The envelope was not sealed; she slid her fingers inside and pulled out a black and white photograph, which she laid down on the tablecloth. It was a page of a book divided into three panels, a large one at the top and two smaller ones beneath. She glanced up at Ken and down again. Then she saw him. The bottom right hand panel. She leaned down, closer and felt a creeping sensation up the back of her scalp.
She saw the hand first, the small deformed hand, with just a thumb and little finger, the middle three fingers missing; then the face, the cold, rather correct face, with the high forehead, the fair hair neatly groomed either side of the head but thinned to a light fuzz on top. The only thing different was that he was wearing spectacles, round, metal rimmed, that had a dated look to them. He
was standing in front of a building, in a suit with all three buttons done up, and looked as if he was unhappy about the picture being taken.
‘Andreas,’ she said. ‘That’s Andreas.’
‘How old is your Andreas?’
‘Late forties – early fifties.’
‘This one would be about ninety-five, if he was still alive. He hanged himself in a prison cell in Lyons in 1938.’
Her legs hit the underneath of the table, jolting it; her head suddenly felt boiling hot and for a moment she thought she was going to be sick. She put her hands flat on the table for support.

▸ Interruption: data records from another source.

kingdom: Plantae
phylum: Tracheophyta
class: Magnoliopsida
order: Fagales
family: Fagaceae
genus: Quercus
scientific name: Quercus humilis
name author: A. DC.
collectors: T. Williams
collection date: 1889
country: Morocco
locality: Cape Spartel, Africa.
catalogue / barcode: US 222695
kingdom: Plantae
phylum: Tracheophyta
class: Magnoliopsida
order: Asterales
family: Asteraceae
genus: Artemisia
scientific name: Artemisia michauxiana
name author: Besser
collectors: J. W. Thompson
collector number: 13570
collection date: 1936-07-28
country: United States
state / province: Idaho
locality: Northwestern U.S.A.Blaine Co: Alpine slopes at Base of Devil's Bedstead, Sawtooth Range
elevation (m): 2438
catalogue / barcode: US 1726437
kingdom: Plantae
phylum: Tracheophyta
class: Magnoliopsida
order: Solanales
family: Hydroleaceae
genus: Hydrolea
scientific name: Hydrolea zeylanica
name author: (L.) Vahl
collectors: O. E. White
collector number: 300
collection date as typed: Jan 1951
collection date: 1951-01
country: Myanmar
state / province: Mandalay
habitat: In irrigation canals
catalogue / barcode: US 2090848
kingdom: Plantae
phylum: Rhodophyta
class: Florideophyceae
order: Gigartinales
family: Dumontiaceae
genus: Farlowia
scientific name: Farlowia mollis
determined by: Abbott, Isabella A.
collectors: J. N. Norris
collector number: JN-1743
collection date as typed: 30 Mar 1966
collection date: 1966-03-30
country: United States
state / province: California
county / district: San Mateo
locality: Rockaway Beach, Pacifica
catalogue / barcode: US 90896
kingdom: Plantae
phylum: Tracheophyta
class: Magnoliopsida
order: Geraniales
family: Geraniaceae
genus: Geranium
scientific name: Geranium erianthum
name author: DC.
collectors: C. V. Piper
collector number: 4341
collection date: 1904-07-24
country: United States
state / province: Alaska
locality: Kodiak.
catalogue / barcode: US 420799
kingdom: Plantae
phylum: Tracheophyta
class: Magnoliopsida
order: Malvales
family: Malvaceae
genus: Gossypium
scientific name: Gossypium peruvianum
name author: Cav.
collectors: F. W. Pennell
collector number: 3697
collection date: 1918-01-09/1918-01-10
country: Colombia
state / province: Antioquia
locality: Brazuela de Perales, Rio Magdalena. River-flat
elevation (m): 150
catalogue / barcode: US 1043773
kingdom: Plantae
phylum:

‘I was watching a documentary on the box a couple of weeks ago, about evil, and black magic, and they showed a picture of this bloke – the hand – it reminded me of your chap you told me about.’
‘Who is he, Ken?’
‘Claus Wolf. He was a very weird German – heavily into black magic – got involved in several covens around Europe in the Twenties and Thirties. He had something going in Italy and got kicked out when Mussolini had a clean up, and moved to France. He married someone equally weird and they got into ritual sacrifice killings. He was arrested in Lyons, in 1938, on several murder charges, but his wife, Eva, who was eight months pregnant, fled, and is believed to have come to England, posing as a Jewish refugee. They had a four-year-old son she had to leave behind, who was eventually adopted by relatives in Switzerland.’
‘And he’s Andreas?’
‘There can’t be too many people with the same deformity.’
‘This was all in the programme?’
‘No. I know the producer – at the Beeb – so I rang him
and asked if he had any more gen – and he had a word with the researcher – and let me have the photo.’
She sat in silence for a moment, staring at the cold arrogant face. ‘It’s Wednesday, today.’ She looked at her watch. ‘Claire said she’s always there on Wednesdays.’
‘Who?’
‘Bloomsbury – can we go to Bloomsbury?’
Ken stopped the Bentley outside the Whole Mind and Body Centre and Sam hobbled in. The woman with the pulled-back hair and pulled-back face was sitting behind her cash register.
‘I’d like to see Mrs Wolf.’
‘She’s not here,’ the woman said, with virtually no movement of her lips.
‘I thought she always was on Wednesdays.’
‘She’s ill.’
‘Do you know when she’ll be here next?’
‘She’s very ill. I don’t know if she’ll ever be back.’
‘I need to see her.’
‘She doesn’t want to see anybody.’
‘Is it possible to have her address?’
‘No,’ said the woman. ‘It is not possible.’ She lowered her voice. ‘Go away. Just get out, go away; don’t come back. We don’t want you here again.’